[[ AVAILABLE DATA open ]]

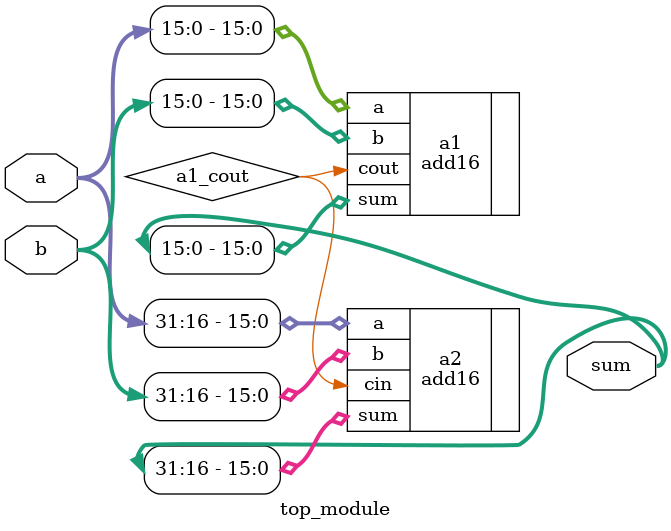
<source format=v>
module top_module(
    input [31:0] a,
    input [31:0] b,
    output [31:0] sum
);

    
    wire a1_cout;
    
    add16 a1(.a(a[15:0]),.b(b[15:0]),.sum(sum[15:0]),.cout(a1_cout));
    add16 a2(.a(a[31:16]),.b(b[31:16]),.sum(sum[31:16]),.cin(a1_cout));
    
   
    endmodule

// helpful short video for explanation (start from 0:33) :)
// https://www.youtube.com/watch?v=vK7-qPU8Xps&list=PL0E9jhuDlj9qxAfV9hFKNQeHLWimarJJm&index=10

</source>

[[ AVAILABLE DATA closed ]]

• **YOUR GOAL**
Exact copies of the lines from the one containing "output [31:0] sum" through the final line of the records are all the answer should hold.

• **EXERCISE OUTPUT**
    output [31:0] sum
);

    
    wire a1_cout;
    
    add16 a1(.a(a[15:0]),.b(b[15:0]),.sum(sum[15:0]),.cout(a1_cout));
    add16 a2(.a(a[31:16]),.b(b[31:16]),.sum(sum[31:16]),.cin(a1_cout));
    
   
    endmodule

// helpful short video for explanation (start from 0:33) :)
// https://www.youtube.com/watch?v=vK7-qPU8Xps&list=PL0E9jhuDlj9qxAfV9hFKNQeHLWimarJJm&index=10

</source>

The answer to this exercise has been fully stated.